В конце 80-х – начале 90-х годов в
мировой социологии стала созревать новая ситуация, которая ознаменовалась тем,
что были выдвинуты новые концепции, претендующие на более глубокое осмысление,
описание и характеристику происходящих изменений в обществе.
Прежде всего, нужно отметить, что
приобрели вес так называемые глобалисты – социологи, претендующие на то, чтобы
объяснить все происходящее в мире с позиций геоэкономических, геополитических,
транскультурных и т.п. Эта позиция наиболее предметно и наглядно выражена в
концепции И.Валерстайна, президента Международной социологической ассоциации
(1994–1998).

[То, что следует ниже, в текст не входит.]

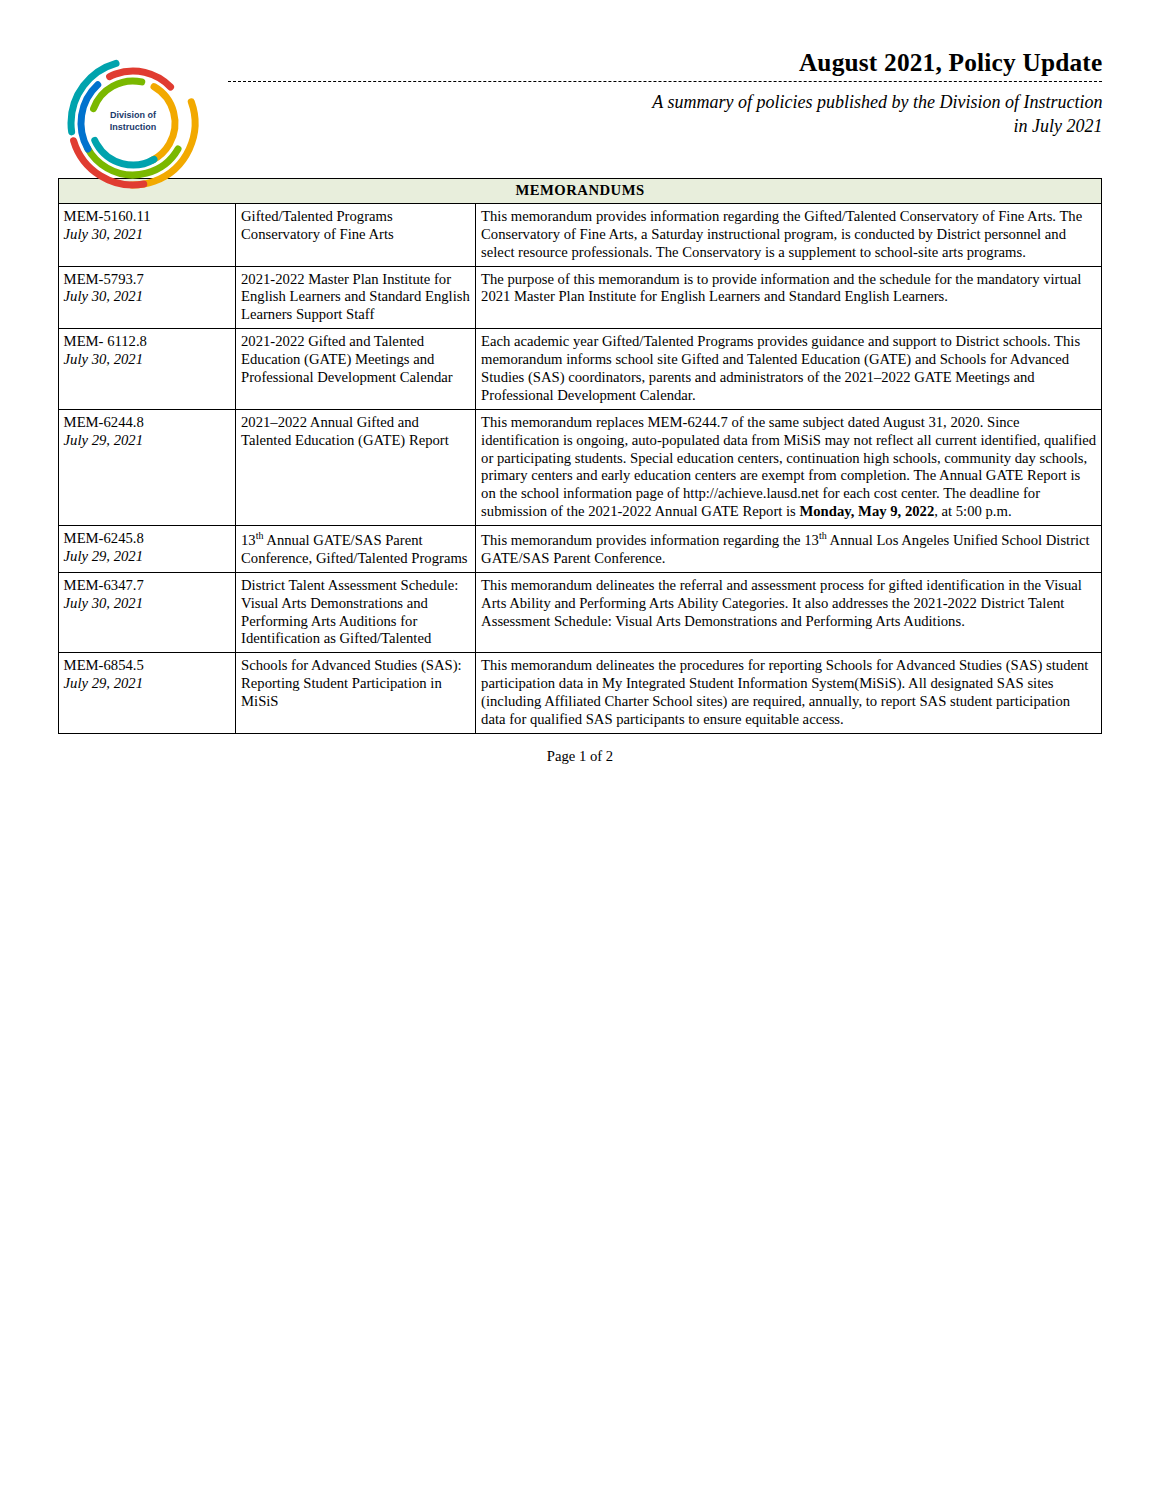Division of Instruction
August 2021, Policy Update
A summary of policies published by the Division of Instruction
in July 2021
| MEMORANDUMS |
| --- |
| MEM-5160.11 July 30, 2021 | Gifted/Talented Programs Conservatory of Fine Arts | This memorandum provides information regarding the Gifted/Talented Conservatory of Fine Arts. The Conservatory of Fine Arts, a Saturday instructional program, is conducted by District personnel and select resource professionals. The Conservatory is a supplement to school-site arts programs. |
| MEM-5793.7 July 30, 2021 | 2021-2022 Master Plan Institute for English Learners and Standard English Learners Support Staff | The purpose of this memorandum is to provide information and the schedule for the mandatory virtual 2021 Master Plan Institute for English Learners and Standard English Learners. |
| MEM- 6112.8 July 30, 2021 | 2021-2022 Gifted and Talented Education (GATE) Meetings and Professional Development Calendar | Each academic year Gifted/Talented Programs provides guidance and support to District schools. This memorandum informs school site Gifted and Talented Education (GATE) and Schools for Advanced Studies (SAS) coordinators, parents and administrators of the 2021–2022 GATE Meetings and Professional Development Calendar. |
| MEM-6244.8 July 29, 2021 | 2021–2022 Annual Gifted and Talented Education (GATE) Report | This memorandum replaces MEM-6244.7 of the same subject dated August 31, 2020. Since identification is ongoing, auto-populated data from MiSiS may not reflect all current identified, qualified or participating students. Special education centers, continuation high schools, community day schools, primary centers and early education centers are exempt from completion. The Annual GATE Report is on the school information page of http://achieve.lausd.net for each cost center. The deadline for submission of the 2021-2022 Annual GATE Report is Monday, May 9, 2022 , at 5:00 p.m. |
| MEM-6245.8 July 29, 2021 | 13 th Annual GATE/SAS Parent Conference, Gifted/Talented Programs | This memorandum provides information regarding the 13 th Annual Los Angeles Unified School District GATE/SAS Parent Conference. |
| MEM-6347.7 July 30, 2021 | District Talent Assessment Schedule: Visual Arts Demonstrations and Performing Arts Auditions for Identification as Gifted/Talented | This memorandum delineates the referral and assessment process for gifted identification in the Visual Arts Ability and Performing Arts Ability Categories. It also addresses the 2021-2022 District Talent Assessment Schedule: Visual Arts Demonstrations and Performing Arts Auditions. |
| MEM-6854.5 July 29, 2021 | Schools for Advanced Studies (SAS): Reporting Student Participation in MiSiS | This memorandum delineates the procedures for reporting Schools for Advanced Studies (SAS) student participation data in My Integrated Student Information System(MiSiS). All designated SAS sites (including Affiliated Charter School sites) are required, annually, to report SAS student participation data for qualified SAS participants to ensure equitable access. |
Page 1 of 2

По его мнению, «единицей анализа социальной реальности» являются
«исторические системы», связи между ними, их функционирование и изменение. Он
оперирует понятиями «геокультуры», «модерн», «всеобщая история человечества»,
«равновесие систем».
Получила распространение и точка
зрения, нашедшая отражение в работах французского социолога П.Бурдье и
польского ученого П.Штомпки, утверждающих необходимость изучения социального
поля, социального пространства и логики их развития. П.Бурдье полагает, что
основа основ в социологии – это связь габитуса с полями. По мнению
А.Ф.Филиппова, социолог различает а) свое видение пространства, б) социальное
значение пространства, не рефлектируемое участниками взаимодействия, но
принципиально важное для них и в) пространство как оно осознается и обсуждается
последними. В отечественной литературе получила дальнейшее развитие точка
зрения, что ключевой категорией социологии является социальная общность. На наш
взгляд, прежде чем сформироваться этим общностям, они, в свою очередь, должны
состоять из социальных элементов – личностей, людей, – которые и олицетворяют
данное общественное явление и в этом смысле выступают первоосновой,
первопричиной существования всего «социального». Но не просто человек, люди, а
их определенное качество, позволяющее считать их исходной категорией
социологической науки.
В этой связи хотелось бы еще раз
подчеркнуть характерную особенность отечественной социологии, все больше
ориентирующейся на возрождение традиций русской социологии с учетом новых
исторических реалий, накопленного знания и опыта эмпирических исследований –
обращения к человеку как творцу, активному участнику всех преобразований в
обществе. Ведь еще П.Сорокин охарактеризовал социологию как «науку, изучающую
поведение людей, живущих в среде себе подобных». Исследуя общественные процессы
и явления, социологи в центр своего внимания все чаще ставят человека, его
сознание, отношение к общественным изменениям не только как индивида, но и как
члена определенной общественной группы, социального слоя, института. Огромное
значение приобретают также мотивы его поведения в конкретной общественной
ситуации, его потребности, интересы, жизненные ориентации. Даже статистика для
социологии важна не как информация о количественных процессах, а как
показатель, по которому можно судить о состоянии внутреннего мира людей.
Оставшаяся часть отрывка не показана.